In both law and software, the focus on procedure has come at the expense of reaching the desired outcomes. In both, it began with a promise of simplicity - procedures are easier to describe and to prescribe than outcomes, and it is easier to tell whether a procedure has been followed than whether a goal has been reached. But the relationship of any given procedure to the outcome it is intended to reach is tenuous - and the collection of subtle and gross variations of procedure needed to consistently reach a goal in varying circumstances quickly grows impossible to manage.
I believe this phenomenon to be responsible for the explosive growth in complexity observed across law, bureaucracy, and software as they mature, and which brings about their collapse, as described by Tainter in his work, The Collapse of Complex Societies. In my career as a software engineer, I regularly confronted the resulting pathologies, and recoiled from them, taking up a project to embrace the paradigm of programming in terms of explicit goals, and leaving the algorithm for the system to derive implicitly, and I hope that technology might also be a foundation for tools to organize law and society in a similar way, and to help both software projects and social entities avoid the atrophy and collapse that follows from the overgrowth of complexity of procedure.
In concrete terms, this has led me to develop for software the paradigm of information-gain computation, of which the most comprehensive description so far is in this workshop paper. Its key innovation is to develop a general-purpose measure of the progress of a computation in terms of the information gained about a query. It uses this measure of progress to optimize the choices made in evaluating the query. Those choices, in turn, implicitly determine the algorithms used, but that implicit choice remains contextualized so that the choice can continue to be adapted as circumstances change.
The net effect is to relieve humans of the burden of managing the combinatorial explosion of complexity that results from translating goals to procedures, and to keep humans from being the bottleneck in the iterative process of adapting procedures to changing circumstances.
My original technical motivation for developing this was to make smart contracts purely goal-directed, and in turn to open up the use of sophisticated financial tools to people working at the level of sophistication of spreadsheet users running small businesses. (Smart contracts are computer programs that can be used to define financial assets and carry out financial transactions automatically; seminal work on how to formalize them rigorously and elegantly is here. However, the technology applies to all of software, and the concepts, and perhaps the tools as well, may apply to all of law and bureaucracy. My most far-reaching hope is to build out of this an antidote to the kafkaesque horror and waste and human tragedy of living in a society whose institutions are defined as procedural bureacracies, by giving primacy to outcomes, so that procedures can no longer be systematically corrupted and outcomes systematically betrayed.

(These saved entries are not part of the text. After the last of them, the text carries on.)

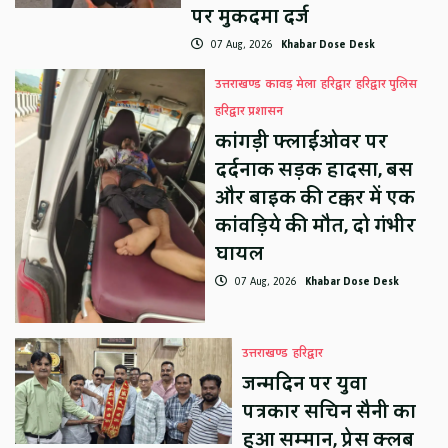
पर मुकदमा दर्ज
07 Aug, 2026
Khabar Dose Desk
उत्तराखण्ड
कावड़ मेला
हरिद्वार
हरिद्वार पुलिस
हरिद्वार प्रशासन
कांगड़ी फ्लाईओवर पर
दर्दनाक सड़क हादसा, बस
और बाइक की टक्कर में एक
कांवड़िये की मौत, दो गंभीर
घायल
07 Aug, 2026
Khabar Dose Desk
उत्तराखण्ड
हरिद्वार
जन्मदिन पर युवा
पत्रकार सचिन सैनी का
हुआ सम्मान, प्रेस क्लब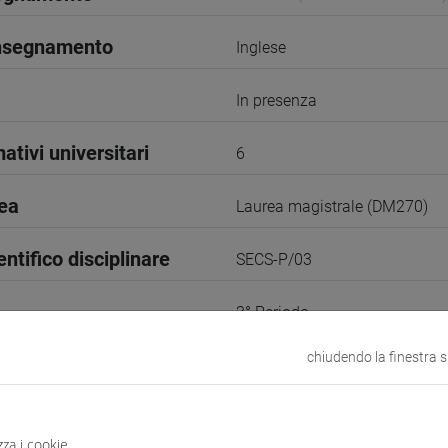
insegnamento
Inglese
In presenza
ativi universitari
6
rea
Laurea magistrale (DM270)
entifico disciplinare
SECS-P/03
3° Periodo
chiudendo la finestra 
2
VENEZIA
zza i cookie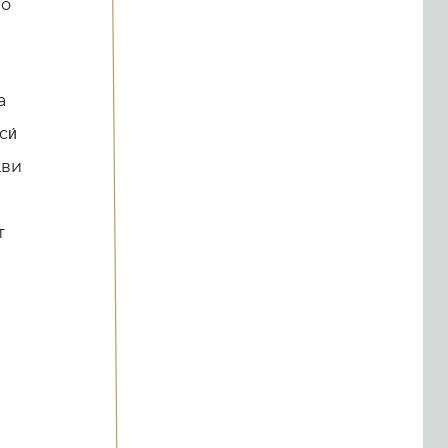
во
а
си́
́ви
т
а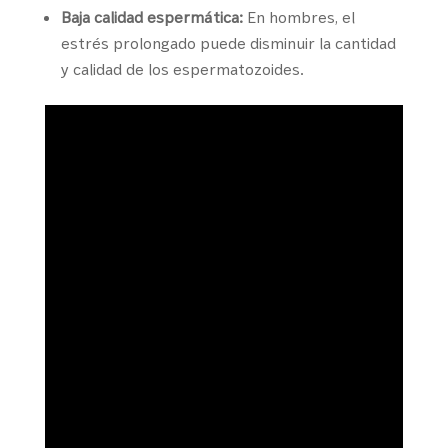
Baja calidad espermática:
En hombres, el
estrés prolongado puede disminuir la cantidad
y calidad de los espermatozoides.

I could use a lot more background on humanities work on the kafkaesque horror of bureaucracy, and on the injustice inherent in procedural notions of justice.
I am also curious about general feedback / impressions, and how this line of inquiry might fit in with other work going on in this field.
Comments
@difranco I feel remiss at getting to this so late. I am fascinated by the analogy you draw between programming and law here.
To understand your approach better and to move us toward some code, I wondered if you could set up the example from your paper and also share the python implementation for our further analysis:
Can you explain ths Prolog here briefly?
I suspect I don't have anything helpful to contribute here, but I wanted to tell you how useful I found this. I'm in the early stages of a project that is exactly about this tension--applying the same procedure in all cases does not in fact produce just outcomes. My context is whose intellectual property is protected and whose isn't, and how it means something different, say, for a Black artist to "steal" rock music for a hip-hop sample than it did for white rock artists to steal Black blues in the first place. Mechanically applying procedures can't account for that, but the law nearly always works by procedure rather than outcome.
Ultimately it's my hope to do something algorithmic with it--if humans decide Black music is uncreative 20% more often than white music, can we account for that by adding 20% to a creativity score? To technologically reproduce, but also improve upon, human judgments by counteracting the biases built in--by paying attention to outcome at the expense of procedure.
One base text you might want to start with that does a bit of connection between source code and legal codes is Lawrence Lessig's Code. Might serve as a foundation text.
Lessig, Lawrence. Code: And Other Laws of Cyberspace, Version 2.0. 2nd Revised ed. edition, Basic Books, 2006.